What is asked:
a – Reproduce the passage of the throne room story below verbatim, starting at the words "The King returned" and ending after the words "to his Father?".
b – Answer these questions from the throne room story below.
(i) What is the carpet made of, and what color is it?
(ii) Through which door does the young boy enter the room?
(iii) What two words does the boy cry out?
c – Continue the throne room story below, starting immediately after its final sentence.

Document extract start

Game of Thrones

I saw a throne and a king seated on it.  He had a look about him that emitted might and power and I knew he was the King, not just a king, but the KING.  The throne room was richly furnished, as one that belonged to a monarch of surpassing wealth.  He and it seemed to define beauty, righteousness, and holiness.

Suddenly, the double doors at the back of the room opened and one of his subjects stomped in and trooped down the red silk carpet to stand before the King.  I knew then that something was terribly wrong.  He didn’t bow or prostrate himself before his king.  He instead began to bring a list of his demands to the King, placing blame on Him for a plethora of things that were wrong in his own life.  Without a word from the King, he was ushered sternly out of the throne room.

Then without warning, a side door opened and a young boy ran into the room, making a beeline for the King.  No one sought to delay or hinder him.  He climbed up onto the King’s lap and gave Him a huge bear hug.

“Daddy!” he cried.  “Abba!”

The King returned the embrace, wrapping His gentle arms around the child and shielding his head from all eyes.  I felt my lips tremple and quiver and tears form in my eyes.  Which was I?  The demanding subject or the son running to his Father?

Document extract end
Information given start

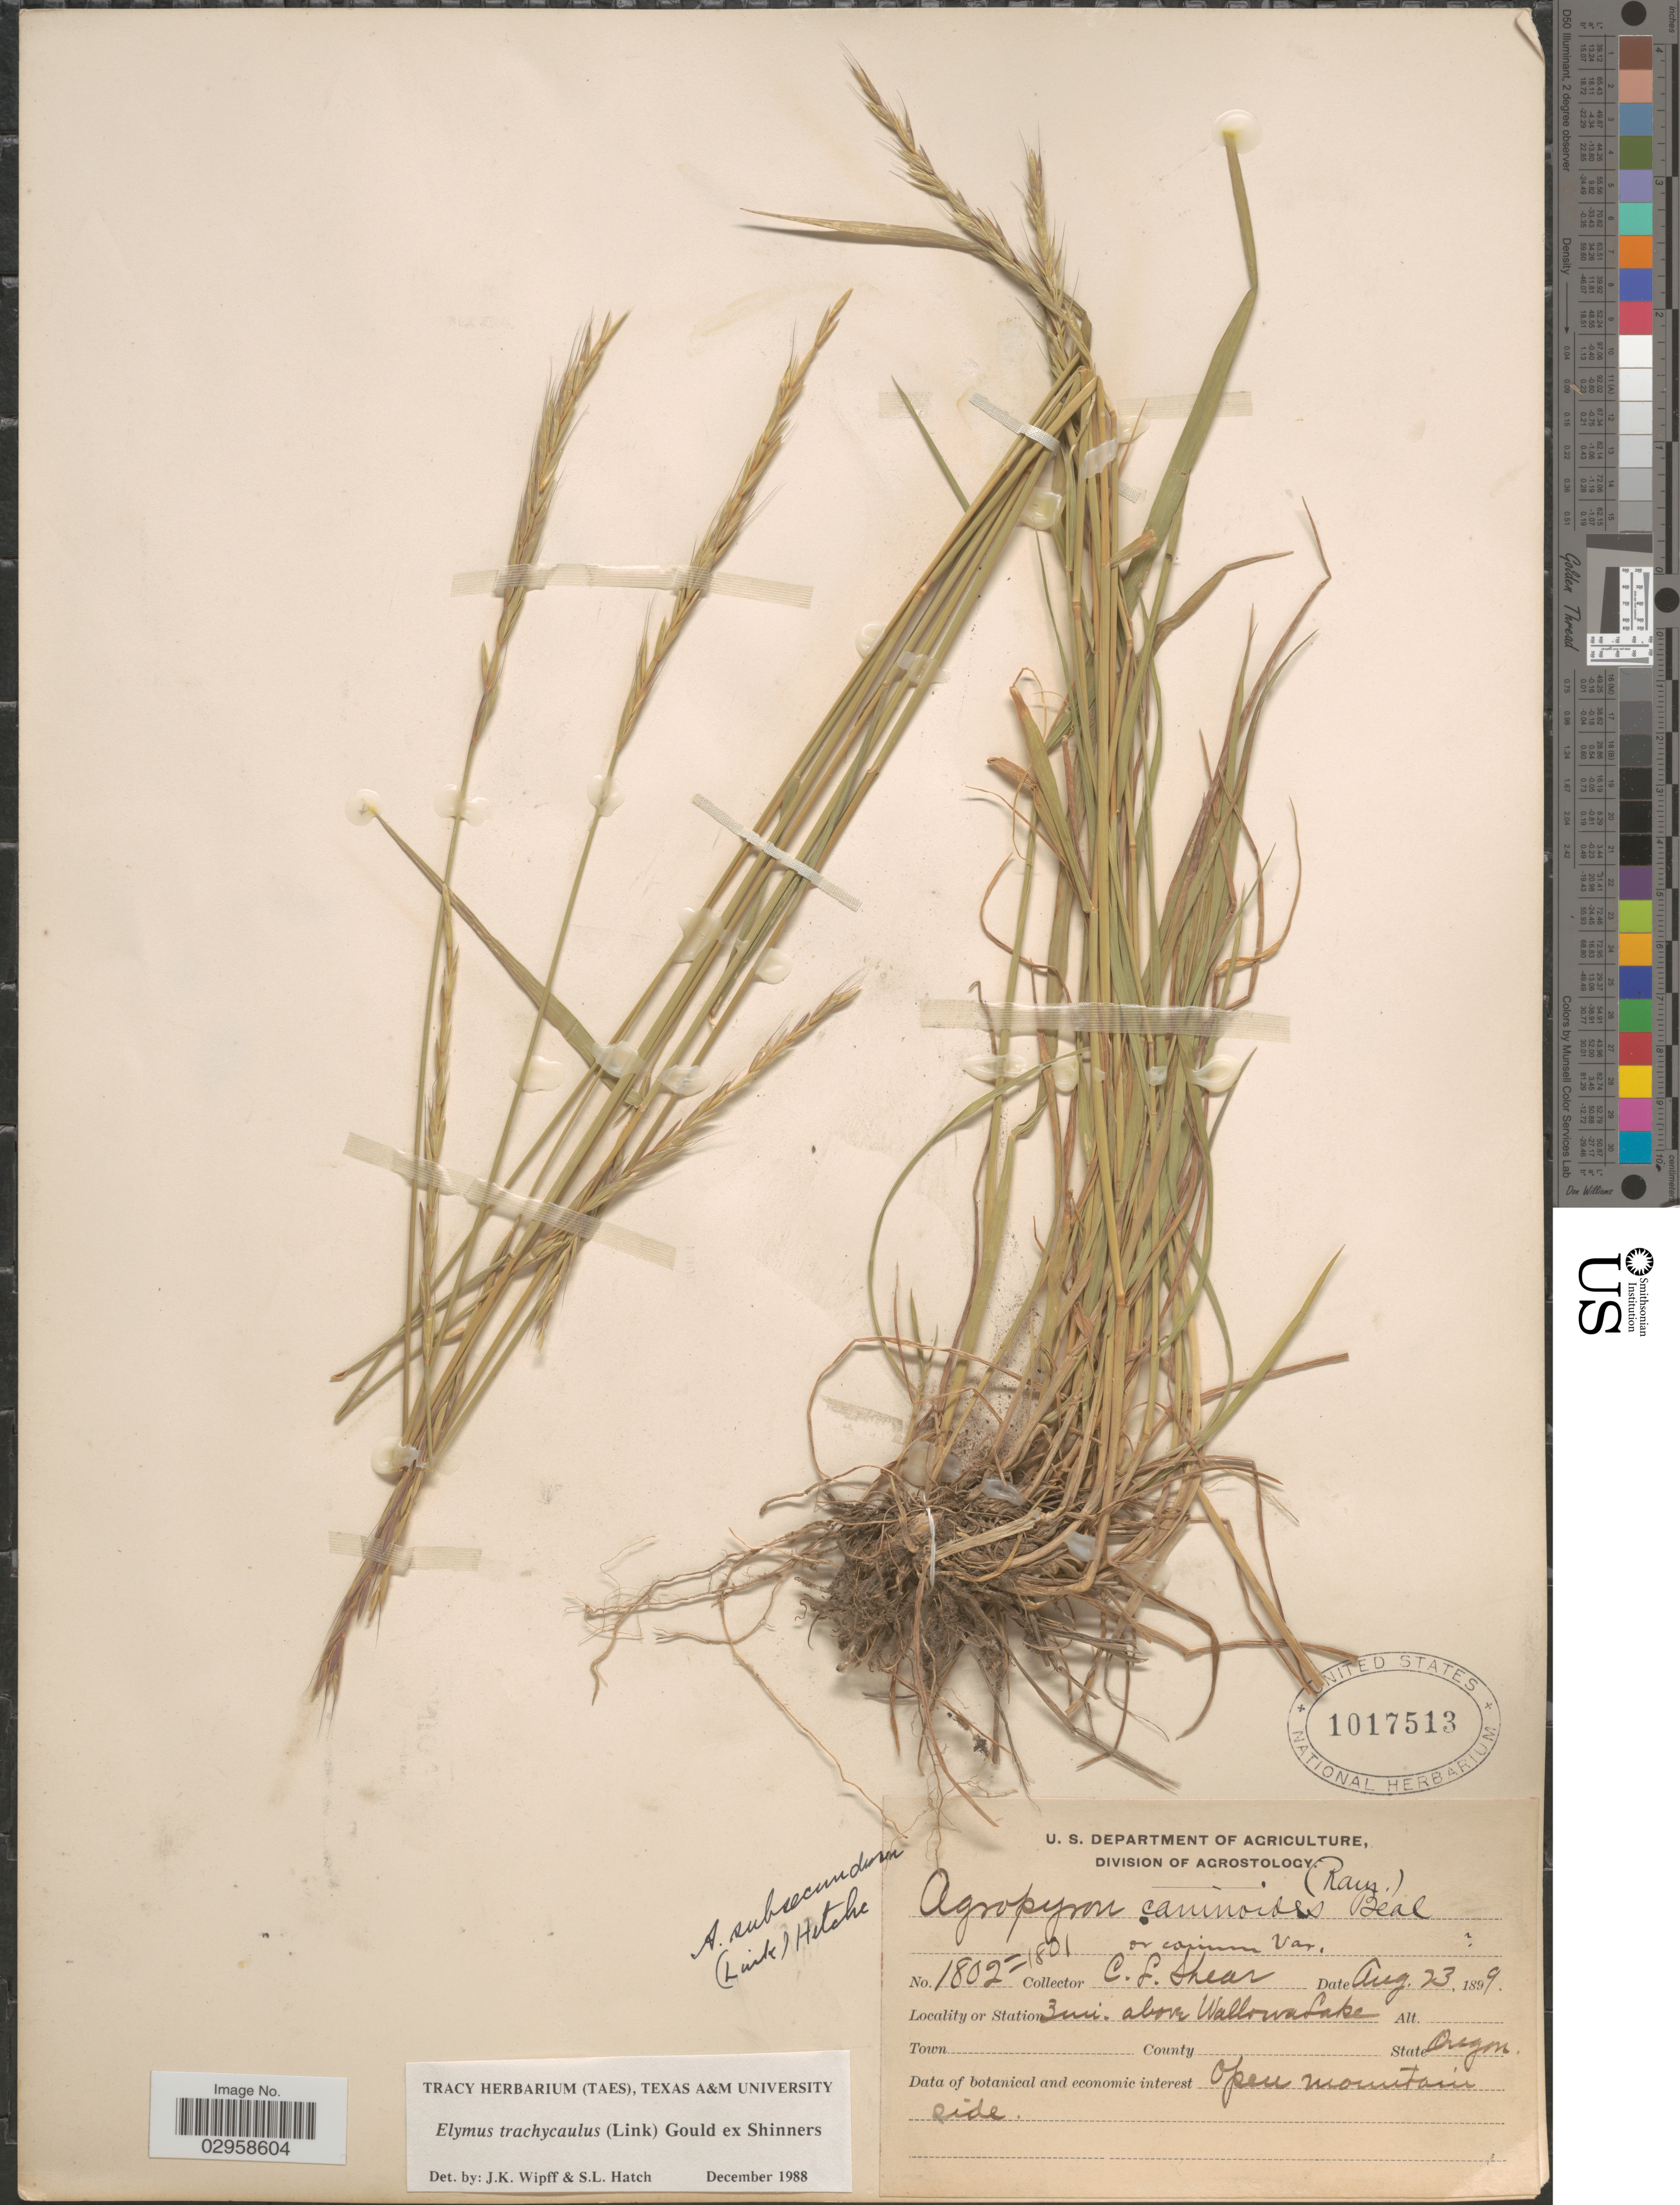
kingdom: Plantae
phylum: Tracheophyta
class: Liliopsida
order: Poales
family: Poaceae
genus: Elymus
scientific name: Elymus trachycaulus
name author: (Link) Gould ex Shinners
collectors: C. L. Shear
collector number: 1802/1801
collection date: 1899-08-23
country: United States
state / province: Oregon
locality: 3 mi. above Wallowa Lake.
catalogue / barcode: US 1017513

Information given end

Answers to the exercises:
a –
The King returned the embrace, wrapping His gentle arms around the child and shielding his head from all eyes.  I felt my lips tremple and quiver and tears form in my eyes.  Which was I?  The demanding subject or the son running to his Father?

b –
(i) Red silk.
(ii) A side door.
(iii) "Daddy!" and "Abba!"

c –
 

Moor(n)ing Lines

There once was a dinghy on a lake.  This boat was propelled by a single pair of oars in the hands of its owner.  The lake was vast and deep; its water was variably warm or cool.  The owner enjoyed giving people rides on his private lake, sharing with them why he loved the scenery.  Many times, he’d describe the views or even the depth and temperature of the lake during a prior solitary glide.  That is how he spent most of his time, rowing alone on the expansive waves of his lake. 

When he’d satisfied his need for adventure and beauty, he’d row to shore, seeking a tree or post to tie his rowboat to.  Even on the dock he built for his many pasengers, there was no securing his boat to anything.  When the tide came in, if he was not in his boat, the waves would plunge the dinghy across the water, tossing and jostling it toward the middle and deeper parts of the lake.  All he could do then was wait for his boat to land ashore again, as it always did.  But there were no mooring lines.

Creativity or Just Memoirs

I write for fun, I enjoy it that much.  I write about things I know and leave hidden in my imagination what I don’t know.  I hide many things, creatively.  I say without saying.  With metaphor, simile and fictional story.  But is that actually creativity, or imagination or just what I know?  Is all this just creativity and imagination on paper or is it just my story, feebly and vaguely committed to pages.  Twenty-seven, no twenty-eight chapters and verses.  Yet no one reads between the lines, or on the cover.  Is it creativity or just memoirs?

JA Menter 3

“I feel numb, I can’t come to life, I feel like I’m frozen in time. Living in a world so cold, wasting away…”

20 Degrees

I promised myself I would post this at some juncture this week, so here goes.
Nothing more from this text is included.